→ Prompt
Could you give the entries again, exactly as written?

(Records drawn from a dataset)
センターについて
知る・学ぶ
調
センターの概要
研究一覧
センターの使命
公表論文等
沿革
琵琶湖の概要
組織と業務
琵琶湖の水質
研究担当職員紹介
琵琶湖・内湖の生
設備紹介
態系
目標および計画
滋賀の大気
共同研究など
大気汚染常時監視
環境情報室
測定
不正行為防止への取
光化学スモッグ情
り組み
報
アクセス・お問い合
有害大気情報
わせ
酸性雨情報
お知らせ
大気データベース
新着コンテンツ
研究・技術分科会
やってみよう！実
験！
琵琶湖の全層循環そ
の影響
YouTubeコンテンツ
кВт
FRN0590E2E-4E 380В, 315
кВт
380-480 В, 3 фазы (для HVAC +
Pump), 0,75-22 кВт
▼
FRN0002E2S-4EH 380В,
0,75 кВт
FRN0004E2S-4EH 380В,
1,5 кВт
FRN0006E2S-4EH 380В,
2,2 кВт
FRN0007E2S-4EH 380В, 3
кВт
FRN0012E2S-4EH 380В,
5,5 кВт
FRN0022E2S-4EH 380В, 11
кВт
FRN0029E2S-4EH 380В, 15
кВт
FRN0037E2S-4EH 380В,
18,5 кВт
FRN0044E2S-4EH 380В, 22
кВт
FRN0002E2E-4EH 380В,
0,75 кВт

→ Output for this exercise
センターについて
知る・学ぶ
調
センターの概要
研究一覧
センターの使命
公表論文等
沿革
琵琶湖の概要
組織と業務
琵琶湖の水質
研究担当職員紹介
琵琶湖・内湖の生
設備紹介
態系
目標および計画
滋賀の大気
共同研究など
大気汚染常時監視
環境情報室
測定
不正行為防止への取
光化学スモッグ情
り組み
報
アクセス・お問い合
有害大気情報
わせ
酸性雨情報
お知らせ
大気データベース
新着コンテンツ
研究・技術分科会
やってみよう！実
験！
琵琶湖の全層循環そ
の影響
YouTubeコンテンツ
кВт
FRN0590E2E-4E 380В, 315
кВт
380-480 В, 3 фазы (для HVAC +
Pump), 0,75-22 кВт
▼
FRN0002E2S-4EH 380В,
0,75 кВт
FRN0004E2S-4EH 380В,
1,5 кВт
FRN0006E2S-4EH 380В,
2,2 кВт
FRN0007E2S-4EH 380В, 3
кВт
FRN0012E2S-4EH 380В,
5,5 кВт
FRN0022E2S-4EH 380В, 11
кВт
FRN0029E2S-4EH 380В, 15
кВт
FRN0037E2S-4EH 380В,
18,5 кВт
FRN0044E2S-4EH 380В, 22
кВт
FRN0002E2E-4EH 380В,
0,75 кВт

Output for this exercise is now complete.